The pharmacokinetics of three formulations of MQ administered in conjunction with artesunate to patients with uncomplicated malaria were similar to each other; in addition, it was shown that they are similar in the Peruvian population to that described previously in Southeast Asian populations. This is the first study to demonstrate the pharmacokinetics of mefloquine in a South American population. All three formulations appeared equally efficacious in non-pregnant adults, although the small sample size precludes a definitive evaluation of efficacy. Continued surveillance is needed to ensure that patients continue to receive optimal therapy.

Disclaimer

The views expressed in this article are those of the authors and do not necessarily reflect the official policy of the Department of the Navy, Department of Defense, nor the US Government. Some of the authors are military service members. This work was prepared as part of our official duties.

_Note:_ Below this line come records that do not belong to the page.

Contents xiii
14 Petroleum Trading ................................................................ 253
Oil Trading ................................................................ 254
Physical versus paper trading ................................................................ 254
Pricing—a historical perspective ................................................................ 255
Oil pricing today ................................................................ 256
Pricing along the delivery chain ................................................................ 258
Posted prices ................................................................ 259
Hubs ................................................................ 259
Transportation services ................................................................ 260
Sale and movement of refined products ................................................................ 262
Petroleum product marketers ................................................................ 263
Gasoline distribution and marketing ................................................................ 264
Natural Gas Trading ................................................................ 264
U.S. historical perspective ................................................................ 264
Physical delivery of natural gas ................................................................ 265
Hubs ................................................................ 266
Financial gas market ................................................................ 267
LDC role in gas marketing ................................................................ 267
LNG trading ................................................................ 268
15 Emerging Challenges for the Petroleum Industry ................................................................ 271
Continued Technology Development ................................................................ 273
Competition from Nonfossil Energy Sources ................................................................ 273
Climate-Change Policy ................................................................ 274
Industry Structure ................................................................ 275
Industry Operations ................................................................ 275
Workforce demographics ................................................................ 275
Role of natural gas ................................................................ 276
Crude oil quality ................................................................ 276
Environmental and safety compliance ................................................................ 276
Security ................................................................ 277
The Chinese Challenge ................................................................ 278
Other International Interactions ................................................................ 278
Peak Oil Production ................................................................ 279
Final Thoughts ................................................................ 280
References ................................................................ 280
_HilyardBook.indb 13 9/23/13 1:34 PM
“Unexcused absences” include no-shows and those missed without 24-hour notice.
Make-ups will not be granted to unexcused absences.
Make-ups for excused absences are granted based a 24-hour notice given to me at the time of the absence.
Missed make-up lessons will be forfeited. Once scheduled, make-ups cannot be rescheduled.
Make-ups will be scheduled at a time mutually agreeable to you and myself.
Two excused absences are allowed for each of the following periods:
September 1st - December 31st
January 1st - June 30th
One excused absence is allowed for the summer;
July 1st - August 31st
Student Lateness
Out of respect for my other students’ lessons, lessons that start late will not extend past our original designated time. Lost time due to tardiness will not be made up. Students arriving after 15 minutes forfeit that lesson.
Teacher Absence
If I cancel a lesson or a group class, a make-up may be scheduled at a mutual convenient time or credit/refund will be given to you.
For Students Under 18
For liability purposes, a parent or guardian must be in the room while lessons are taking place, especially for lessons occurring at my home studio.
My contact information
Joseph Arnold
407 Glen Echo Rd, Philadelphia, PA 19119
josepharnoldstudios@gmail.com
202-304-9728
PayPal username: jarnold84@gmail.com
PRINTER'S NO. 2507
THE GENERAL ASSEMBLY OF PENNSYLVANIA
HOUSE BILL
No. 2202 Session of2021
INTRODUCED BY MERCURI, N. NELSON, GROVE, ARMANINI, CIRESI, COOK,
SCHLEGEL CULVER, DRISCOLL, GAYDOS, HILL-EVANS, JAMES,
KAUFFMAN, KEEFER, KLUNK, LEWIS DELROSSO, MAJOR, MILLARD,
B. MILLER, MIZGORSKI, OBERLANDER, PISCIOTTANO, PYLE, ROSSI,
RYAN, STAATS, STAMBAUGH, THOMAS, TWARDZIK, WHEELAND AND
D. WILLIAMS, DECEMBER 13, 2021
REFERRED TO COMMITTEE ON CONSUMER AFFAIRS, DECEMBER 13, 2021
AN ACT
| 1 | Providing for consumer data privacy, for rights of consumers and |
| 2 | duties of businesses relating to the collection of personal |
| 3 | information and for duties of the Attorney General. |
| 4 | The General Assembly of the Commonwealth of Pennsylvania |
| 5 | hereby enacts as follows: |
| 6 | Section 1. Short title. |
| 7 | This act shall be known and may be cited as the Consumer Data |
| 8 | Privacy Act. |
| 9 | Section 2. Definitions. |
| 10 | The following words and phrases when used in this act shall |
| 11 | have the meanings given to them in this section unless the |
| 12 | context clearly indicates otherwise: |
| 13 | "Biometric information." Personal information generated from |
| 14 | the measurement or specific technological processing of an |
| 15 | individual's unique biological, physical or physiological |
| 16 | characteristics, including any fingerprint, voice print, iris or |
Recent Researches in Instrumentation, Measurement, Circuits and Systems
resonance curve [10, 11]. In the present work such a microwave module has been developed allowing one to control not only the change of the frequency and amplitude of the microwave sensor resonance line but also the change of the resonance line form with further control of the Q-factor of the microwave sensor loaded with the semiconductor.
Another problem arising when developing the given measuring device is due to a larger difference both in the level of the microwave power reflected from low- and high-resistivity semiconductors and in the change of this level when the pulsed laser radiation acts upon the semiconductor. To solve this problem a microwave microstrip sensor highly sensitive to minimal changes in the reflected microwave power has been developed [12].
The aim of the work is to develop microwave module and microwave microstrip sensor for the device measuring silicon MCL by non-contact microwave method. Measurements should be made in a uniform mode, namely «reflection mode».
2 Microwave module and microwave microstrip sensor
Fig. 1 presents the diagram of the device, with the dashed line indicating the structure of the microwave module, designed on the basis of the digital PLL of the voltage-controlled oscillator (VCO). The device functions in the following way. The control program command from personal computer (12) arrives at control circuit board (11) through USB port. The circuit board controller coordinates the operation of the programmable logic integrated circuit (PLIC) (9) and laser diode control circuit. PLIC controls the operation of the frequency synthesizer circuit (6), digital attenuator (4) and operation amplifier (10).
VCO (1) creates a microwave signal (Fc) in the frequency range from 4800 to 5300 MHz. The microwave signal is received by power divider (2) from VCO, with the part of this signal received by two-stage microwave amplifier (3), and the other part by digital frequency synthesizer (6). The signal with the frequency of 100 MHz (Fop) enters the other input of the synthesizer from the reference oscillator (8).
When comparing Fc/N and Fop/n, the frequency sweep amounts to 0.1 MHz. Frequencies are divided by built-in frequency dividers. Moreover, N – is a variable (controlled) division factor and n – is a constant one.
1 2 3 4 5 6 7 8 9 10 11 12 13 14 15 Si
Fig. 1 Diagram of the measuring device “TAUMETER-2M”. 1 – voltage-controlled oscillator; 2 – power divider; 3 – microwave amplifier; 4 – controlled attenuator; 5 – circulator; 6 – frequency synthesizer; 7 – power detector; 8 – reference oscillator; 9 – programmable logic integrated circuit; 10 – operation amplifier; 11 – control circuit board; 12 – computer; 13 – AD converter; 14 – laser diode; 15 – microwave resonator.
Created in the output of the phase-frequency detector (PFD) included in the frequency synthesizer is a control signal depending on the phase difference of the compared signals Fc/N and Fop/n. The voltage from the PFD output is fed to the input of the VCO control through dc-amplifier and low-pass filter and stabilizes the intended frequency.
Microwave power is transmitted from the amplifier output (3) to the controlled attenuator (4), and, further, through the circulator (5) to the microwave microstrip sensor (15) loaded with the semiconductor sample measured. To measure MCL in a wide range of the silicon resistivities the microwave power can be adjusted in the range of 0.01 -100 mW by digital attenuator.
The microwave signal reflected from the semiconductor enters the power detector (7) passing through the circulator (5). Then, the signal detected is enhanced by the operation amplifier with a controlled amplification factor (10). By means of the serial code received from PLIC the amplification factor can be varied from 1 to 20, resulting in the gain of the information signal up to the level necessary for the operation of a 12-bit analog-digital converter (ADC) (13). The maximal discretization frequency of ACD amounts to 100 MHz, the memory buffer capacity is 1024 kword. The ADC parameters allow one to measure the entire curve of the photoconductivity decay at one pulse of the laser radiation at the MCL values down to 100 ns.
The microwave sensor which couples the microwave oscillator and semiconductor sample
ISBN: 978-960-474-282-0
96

Title 17 U.S.C. § 105 provides that "Copyright protection under this title is not available for any work of the United States Government." Title 17 U.S.C. § 101 defines a U.S. Government work as a work prepared by a military service member or employee of the U.S. Government as part of that person's official duties. The study protocol was approved by the Naval Medical Research Center institutional review board in compliance with all applicable federal regulations governing the protection of human subjects.